Choosing my favorite Lil B track over the duration of a year is like choosing the funniest Seinfeld episode (if that show went on for another 30 seasons). There was always something about "The Trap" though. It was released smack in the middle between tracks like "Wonton Soup" and "Swag On My Dick" and it had Based God at his wisest, preaching about the "mindset" of living in the projects and why we're not sufficiently taught about taxes in school. How does that relate to being a "pretty bitch"? That is the true genius of Lil B.


Crystal Castles - Empathy

The Canadian duo continued this year to create songs that make want to dance, cry, make love, and get drunk blind. Their formula for writing songs has proven to be successful and I can't see them slowing down any time soon. This is a track that could easily let any rapper fill in the grooves (I think Big Boi freestyled over it?) but singer Alice Glass's sensual singing and jaded melodies helped make this a song I could listen to all year round and continue to do so into 2011.


Sade - Soldier of Love

A certain demographic would be angered by me saying this, but I'd honestly never listened to Sade before this song dropped. Safe to say though, the song dropped on the internet and I bought the album the following day. I haven't had a song do that to me since, but this track had such a sound that dug its way into the nooks of my brain and set up camp for weeks. The rolling, militaristic snare, the sporadic (almost heavy metal) guitar, and the singing. Never has such a masculine voice sounded so sexy to heterosexual ears, and the choir of male warriors she has behind her sound like her willing slaves.


Yelawolf - Pop The Trunk

There is so much emotion in this song. Say what you want about Yelawolf, his image, his voice, whatever. Turn all the lights out and turn this song on. That piano line; his flow; his tone. I recommend it.
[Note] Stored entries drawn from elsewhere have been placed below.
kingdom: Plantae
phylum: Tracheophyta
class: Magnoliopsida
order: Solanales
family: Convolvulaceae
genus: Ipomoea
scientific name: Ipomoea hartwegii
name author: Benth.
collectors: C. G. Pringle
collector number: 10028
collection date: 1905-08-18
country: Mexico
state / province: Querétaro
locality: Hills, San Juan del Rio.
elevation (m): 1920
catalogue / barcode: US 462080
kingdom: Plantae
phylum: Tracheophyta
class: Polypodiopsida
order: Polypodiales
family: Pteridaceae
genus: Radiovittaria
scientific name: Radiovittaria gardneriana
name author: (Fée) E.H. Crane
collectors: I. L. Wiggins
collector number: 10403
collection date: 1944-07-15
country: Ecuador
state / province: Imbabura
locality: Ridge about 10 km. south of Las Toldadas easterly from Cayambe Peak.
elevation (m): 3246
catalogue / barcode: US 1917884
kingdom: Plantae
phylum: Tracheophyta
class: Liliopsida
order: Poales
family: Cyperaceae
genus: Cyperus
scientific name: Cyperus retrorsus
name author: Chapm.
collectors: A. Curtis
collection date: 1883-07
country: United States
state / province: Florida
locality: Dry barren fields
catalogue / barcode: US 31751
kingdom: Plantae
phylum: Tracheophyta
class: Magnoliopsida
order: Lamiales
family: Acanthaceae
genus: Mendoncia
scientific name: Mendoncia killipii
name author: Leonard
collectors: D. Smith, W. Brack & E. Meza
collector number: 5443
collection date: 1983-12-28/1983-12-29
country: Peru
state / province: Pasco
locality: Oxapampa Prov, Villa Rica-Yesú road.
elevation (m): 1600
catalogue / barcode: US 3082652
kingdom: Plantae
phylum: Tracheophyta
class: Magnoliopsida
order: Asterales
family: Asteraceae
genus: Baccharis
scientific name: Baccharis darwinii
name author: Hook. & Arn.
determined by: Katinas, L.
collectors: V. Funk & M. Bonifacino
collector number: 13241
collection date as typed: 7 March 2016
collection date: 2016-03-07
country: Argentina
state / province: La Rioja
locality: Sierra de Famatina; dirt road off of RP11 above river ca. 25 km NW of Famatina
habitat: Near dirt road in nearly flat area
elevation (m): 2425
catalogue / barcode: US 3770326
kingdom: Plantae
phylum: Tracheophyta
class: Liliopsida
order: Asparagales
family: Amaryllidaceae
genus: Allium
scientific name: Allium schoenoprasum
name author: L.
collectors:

Kanye - Monster (ft. Bon Iver, Jay-Z, Rick Ross, and Nicki Minaj)

This was one of those tracks that leaked a few times, each release having a little more recorded. What I didn't hear until the final release was Nicki's verse. And wow, did they really leave best for last. People have hated on the beat, saying that there's not enough production magic going on, but honestly, I wouldn't want this track to be any busier. We should really just thank Kanye for holding the best party ever and recording the audio - because I like to imagine that's how this went down. The structure of the song makes it thoroughly enjoyable, feeling like a Tarantino movie where the cameos just get better and better the further you get into it. And just... Wow, Nicki could've retired after that verse.


Robyn - Dancing On My Own

2010 was also a great year for Robyn, after at least five years of more-or-less musical hibernation, the super Swedish 90s pop sensation jumped back on the scene with a shit ton of releases. There wasn't a single moment of awkwardly getting back into the swing of things or catching up with the contemporary sound. She somehow managed to nuzzle her way into every listener's heart - from that preppy bitch you went to high school with to that cool dude who doesn't say much at the clothing store. Not to mention, Pitchfork gobbled up everything she did, so that helps. The songs on my list, the ones that really made an impact through my year, seem to be ones that dominated a number of genres and blurred the line in as many ways as possible. Robyn could turn this into an acoustic track and make it a candle-burner, easily. But instead, she's confessing her sad drunk thoughts overtop a four-on-the-floor beat, the stable synth holding her up the entire time.